Two years after his debut, he teamed up with Nas, Foxy Brown, Nature, and Cormega to form The Firm. The collective released their self-titled album to commercial success with a #1 debut on the Billboard chart. The release of AZ’s sophomore solo effort Pieces of a Man was met with less commercial success, yet just as much critical acclaim and paved the way for a catalog that would show the rapper’s growth over the years. His subsequent albums 9 Lives, Aziatic, A.W.O.L., The Format, Undeniable, and Legendary have solidified AZ as one of hip-hop’s premiere veterans.

In 2017, he released a song with Raekwon and the late Prodigy called “Save Me. The rapper plans to release Doe Or Die 2 at the end of 2017, calling it the last album of his career.
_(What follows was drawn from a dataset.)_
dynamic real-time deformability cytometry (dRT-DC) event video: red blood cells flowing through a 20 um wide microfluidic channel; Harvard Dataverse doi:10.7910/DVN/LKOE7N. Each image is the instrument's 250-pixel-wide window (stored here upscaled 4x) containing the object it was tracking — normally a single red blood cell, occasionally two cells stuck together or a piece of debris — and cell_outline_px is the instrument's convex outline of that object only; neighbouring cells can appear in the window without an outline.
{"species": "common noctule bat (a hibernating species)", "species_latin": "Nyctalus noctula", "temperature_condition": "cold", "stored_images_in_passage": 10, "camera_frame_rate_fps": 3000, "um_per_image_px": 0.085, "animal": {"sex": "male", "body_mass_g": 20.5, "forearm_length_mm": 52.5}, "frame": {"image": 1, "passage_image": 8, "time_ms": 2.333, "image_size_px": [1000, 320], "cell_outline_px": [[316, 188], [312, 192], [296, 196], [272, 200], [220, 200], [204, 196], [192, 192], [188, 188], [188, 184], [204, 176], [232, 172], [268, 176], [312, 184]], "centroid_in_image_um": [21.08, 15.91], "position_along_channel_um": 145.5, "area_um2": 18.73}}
Chad Bromley, better known by his moniker Apathy, is a rapper/producer from Willimantic, Connecticut. His uncle first exposed him to hip-hop when he was five, inspiring him to write his own rhymes as he grew older. He landed his first feature and official entry into the rap game in 1997, contributing verses to three tracks on Jedi Mind Tricks’s debut album, The Psycho-Social, Chemical, Biological, and Electro-Magnetic Manipulation of Human Consciousness. He then released several loose singles on Bronx Science Records, a move that eventually led him to linking with Ceph Titled. The two ultimately founded the infamous rap outfit Demigodz crew. Along with the group’s initial members, 7L & Esoteric, El Fudge, Louis Logic, Open Mic and Rise, they released their first EP in 2002, The Godz Must Be Crazy. The project garnered attention from major labels, with Apathy signing a solo deal with Atlantic Records. However, disagreements over his debut album’s direction resulted in the project being delayed and Apathy releasing a slew of mixtapes while his conflict with the label progressed for years. He released his debut studio album Eastern Philosophy, in 2006 via a distribution deal with indie label Babygrande. Apathy left Atlantic in 2009, and that same year formed the Get Busy Committee, with Styles of Beyond’s Ryu and producer Scoop DeVille. Together, they released one album Uzi Does It in 2009, before refocusing on their solo careers. After releasing Wanna Snuggle? (2009) and Honkey Kong (2011) as a solo artist, Apathy returned to the Demigodz in 2013 with Killmatic. Most recently, Apathy released an instrumental project, Dive Medicine, Chapter 1.